WORK INSTRUCTION: Reproduce the records below exactly; the images should not appear.

* * *

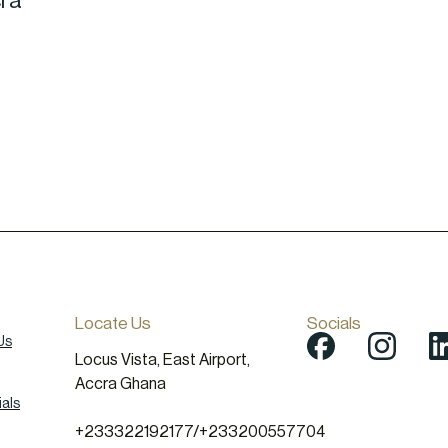
cra
Locate Us
Socials
Us
Locus Vista, East Airport,
Accra Ghana
als
+233322192177
/
+233200557704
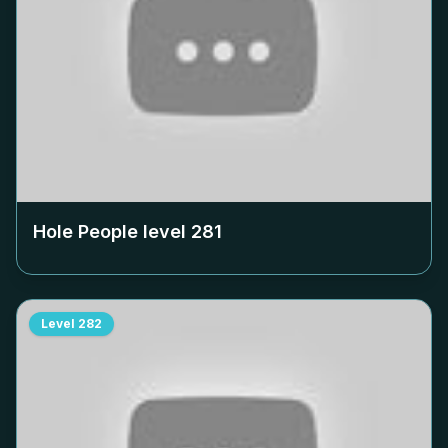
Hole People level
281
Level
282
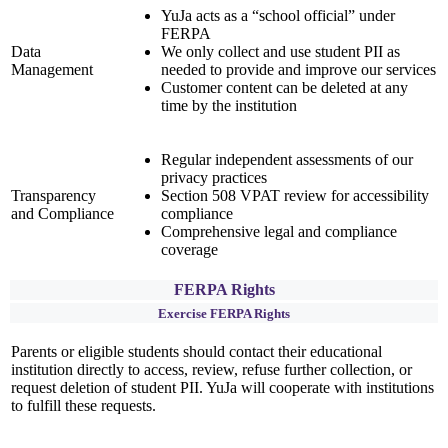
YuJa acts as a “school official” under
FERPA
Data
We only collect and use student PII as
Management
needed to provide and improve our services
Customer content can be deleted at any
time by the institution
Regular independent assessments of our
privacy practices
Transparency
Section 508 VPAT review for accessibility
and Compliance
compliance
Comprehensive legal and compliance
coverage
FERPA Rights
Exercise FERPA Rights
Parents or eligible students should contact their educational
institution directly to access, review, refuse further collection, or
request deletion of student PII. YuJa will cooperate with institutions
to fulfill these requests.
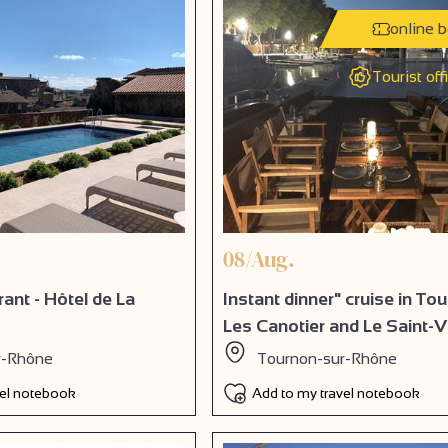
online 
Tourist off
08/Aug.
ant - Hôtel de La
Instant dinner" cruise in To
Les Canotier and Le Saint-Vi
r-Rhône
Tournon-sur-Rhône
vel notebook
Add to my travel notebook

* * *

REPLY TO THE TASK:
cra
Locate Us
Socials
Us
Locus Vista, East Airport,
Accra Ghana
als
+233322192177
/
+233200557704
Hole People level
281
Level
282
YuJa acts as a “school official” under
FERPA
Data
We only collect and use student PII as
Management
needed to provide and improve our services
Customer content can be deleted at any
time by the institution
Regular independent assessments of our
privacy practices
Transparency
Section 508 VPAT review for accessibility
and Compliance
compliance
Comprehensive legal and compliance
coverage
FERPA Rights
Exercise FERPA Rights
Parents or eligible students should contact their educational
institution directly to access, review, refuse further collection, or
request deletion of student PII. YuJa will cooperate with institutions
to fulfill these requests.
online 
Tourist off
08/Aug.
ant - Hôtel de La
Instant dinner" cruise in To
Les Canotier and Le Saint-Vi
r-Rhône
Tournon-sur-Rhône
vel notebook
Add to my travel notebook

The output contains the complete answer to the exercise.